I don’t know about you, but my own experience of hairdressers is that they usually like to get some sort of clear indication as to exactly what is expected of them before proceeding to ply their trade on their unsuspecting victim. This very often comes in the simple, yet surprisingly succinct form of “How would you like it cut?

Not in Cyprus apparently! He just picked up his scissors and began snip-snip-snipping away!

This should be interesting‘, I thought.

I waited for him to say something, but nothing was forthcoming. Not a word passed his lips during the entire operation. Not even the time-honoured, “And where are you going on holiday this year?“. Although maybe that’s not a question that a white-as-a-sheet foreigner often gets asked on a Mediterranean island!

I was going to interrupt his silence, but curiosity got the better of me. What was I going to end up with? A Mohican? A Mullet? The word ‘Moron’ shaved into the back of my head? So I let him get on with it and waited to see what the outcome would be. At least he didn’t keep standing back and going “Hmmm!

It didn’t take him long. Unlike my previous assailant, I think he’d done it before! And lo and behold, I’d got exactly what I went in there for! It looked exactly as it had done eighteen months previously. I couldn’t believe it! How did he know? For all he knew, I might have just wanted a very light trim! I was impressed.

And then he spoke for the first time. “Six pounds!“.

Golly gosh‘, I thought (or words to that effect), ‘inflation’s running high in Cyprus‘. But I paid what I assumed to be the obligatory 20%, white-as-a-sheet-tourist tax, and wondered once again how he knew I wouldn’t complain. (I’d only been here two days  –  didn’t want to get locked up for GBH just yet)

Anyway, five months on and it needs doing again, especially now that it’s about to get a lot warmer here. So I’m probably about to repeat the experience and see what happens. I’m still as white as a sheet though! What little sun tan I picked up in October has long since faded away.

A word of warning though if you’re thinking of having a go at Barbershop Roulette. It’s only fun if you’re not in the slightest bit vain and really don’t care one iota what comes off the end of the production line.
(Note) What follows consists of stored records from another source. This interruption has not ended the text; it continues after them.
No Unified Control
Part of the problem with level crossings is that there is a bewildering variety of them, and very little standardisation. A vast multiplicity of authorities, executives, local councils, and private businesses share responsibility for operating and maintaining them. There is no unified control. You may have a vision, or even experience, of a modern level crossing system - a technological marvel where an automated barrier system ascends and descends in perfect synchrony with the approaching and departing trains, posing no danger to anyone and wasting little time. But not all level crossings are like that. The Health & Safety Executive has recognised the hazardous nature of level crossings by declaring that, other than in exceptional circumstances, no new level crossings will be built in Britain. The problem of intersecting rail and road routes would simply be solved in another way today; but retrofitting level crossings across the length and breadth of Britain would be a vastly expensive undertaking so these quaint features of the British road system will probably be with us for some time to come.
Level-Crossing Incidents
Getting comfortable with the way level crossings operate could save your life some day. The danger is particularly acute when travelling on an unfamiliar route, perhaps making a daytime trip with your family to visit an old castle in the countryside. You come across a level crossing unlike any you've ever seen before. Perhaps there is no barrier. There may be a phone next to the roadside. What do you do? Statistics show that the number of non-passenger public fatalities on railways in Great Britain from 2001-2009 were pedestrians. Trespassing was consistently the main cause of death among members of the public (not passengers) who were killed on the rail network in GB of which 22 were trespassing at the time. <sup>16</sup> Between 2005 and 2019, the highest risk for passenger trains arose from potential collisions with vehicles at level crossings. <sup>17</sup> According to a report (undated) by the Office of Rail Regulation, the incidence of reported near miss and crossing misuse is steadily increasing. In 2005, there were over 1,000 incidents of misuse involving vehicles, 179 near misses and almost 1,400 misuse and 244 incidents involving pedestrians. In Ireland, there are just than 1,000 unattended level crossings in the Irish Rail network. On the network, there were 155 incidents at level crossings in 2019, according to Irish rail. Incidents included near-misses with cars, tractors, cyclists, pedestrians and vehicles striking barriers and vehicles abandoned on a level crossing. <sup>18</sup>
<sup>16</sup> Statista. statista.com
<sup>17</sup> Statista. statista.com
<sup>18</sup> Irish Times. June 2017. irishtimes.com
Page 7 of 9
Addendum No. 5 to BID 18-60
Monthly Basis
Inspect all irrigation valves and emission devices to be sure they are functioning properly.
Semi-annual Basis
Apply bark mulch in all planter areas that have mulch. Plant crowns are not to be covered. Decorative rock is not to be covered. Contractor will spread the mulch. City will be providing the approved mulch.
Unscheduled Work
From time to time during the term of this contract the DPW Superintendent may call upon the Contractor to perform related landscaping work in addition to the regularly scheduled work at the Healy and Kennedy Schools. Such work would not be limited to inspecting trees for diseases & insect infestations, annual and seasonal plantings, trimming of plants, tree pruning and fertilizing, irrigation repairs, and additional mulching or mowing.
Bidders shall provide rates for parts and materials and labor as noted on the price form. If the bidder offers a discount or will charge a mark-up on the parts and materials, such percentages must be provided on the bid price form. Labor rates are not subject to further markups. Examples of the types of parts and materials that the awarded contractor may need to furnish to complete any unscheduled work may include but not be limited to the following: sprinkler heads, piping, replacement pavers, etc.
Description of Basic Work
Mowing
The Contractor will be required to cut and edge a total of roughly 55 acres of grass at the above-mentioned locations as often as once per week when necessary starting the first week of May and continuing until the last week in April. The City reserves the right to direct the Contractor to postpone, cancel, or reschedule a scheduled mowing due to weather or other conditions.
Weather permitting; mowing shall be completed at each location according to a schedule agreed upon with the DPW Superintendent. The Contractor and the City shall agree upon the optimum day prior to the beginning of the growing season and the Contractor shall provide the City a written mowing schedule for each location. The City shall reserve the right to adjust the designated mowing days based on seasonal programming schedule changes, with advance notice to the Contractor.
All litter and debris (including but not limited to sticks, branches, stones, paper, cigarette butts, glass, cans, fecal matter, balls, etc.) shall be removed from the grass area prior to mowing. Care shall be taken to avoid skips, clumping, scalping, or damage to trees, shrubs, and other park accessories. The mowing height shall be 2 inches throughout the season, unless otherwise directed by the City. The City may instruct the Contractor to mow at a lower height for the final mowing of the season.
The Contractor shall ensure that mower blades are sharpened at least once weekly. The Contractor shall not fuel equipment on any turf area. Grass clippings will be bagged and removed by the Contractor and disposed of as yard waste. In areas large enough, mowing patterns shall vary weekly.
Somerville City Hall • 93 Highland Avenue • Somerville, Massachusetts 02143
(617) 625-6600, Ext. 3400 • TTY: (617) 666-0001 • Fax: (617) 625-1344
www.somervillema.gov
I was lucky!


– – – – – – – – – – – – – – – – – – – – – – – – – – – – – – – – – – – – – – – – – – – – – – – – – –

When I read through what I’d written, I noticed that I’d used the expression ‘not one iota’, meaning ‘not even just a tiny amount’, and wondered what its origin was. How had the 9th letter of the Greek alphabet come to be used in this way?

Wikipedia, to whom I often turn in times of knowledge crisis, had the answer:

The phrase derives from the introduction to the Antithesis of the Law in the Gospel of Matthew (a jot or a tittle), and became common in the theological debate which arose around the time of the Council of Nicea, regarding the nature of the Holy Trinity. The argument centred on which of two alternative Greek words, differing only in a single ‘iota’ letter, should be used in describing Jesus’s relationship to the Holy Trinity. One word, ‘homoousios’, would mean that Jesus was of the same substance as God the Father, and the other ‘homoiousios’, would mean that Jesus was of similar substance.

So now you know! And I bet you don’t care one iota.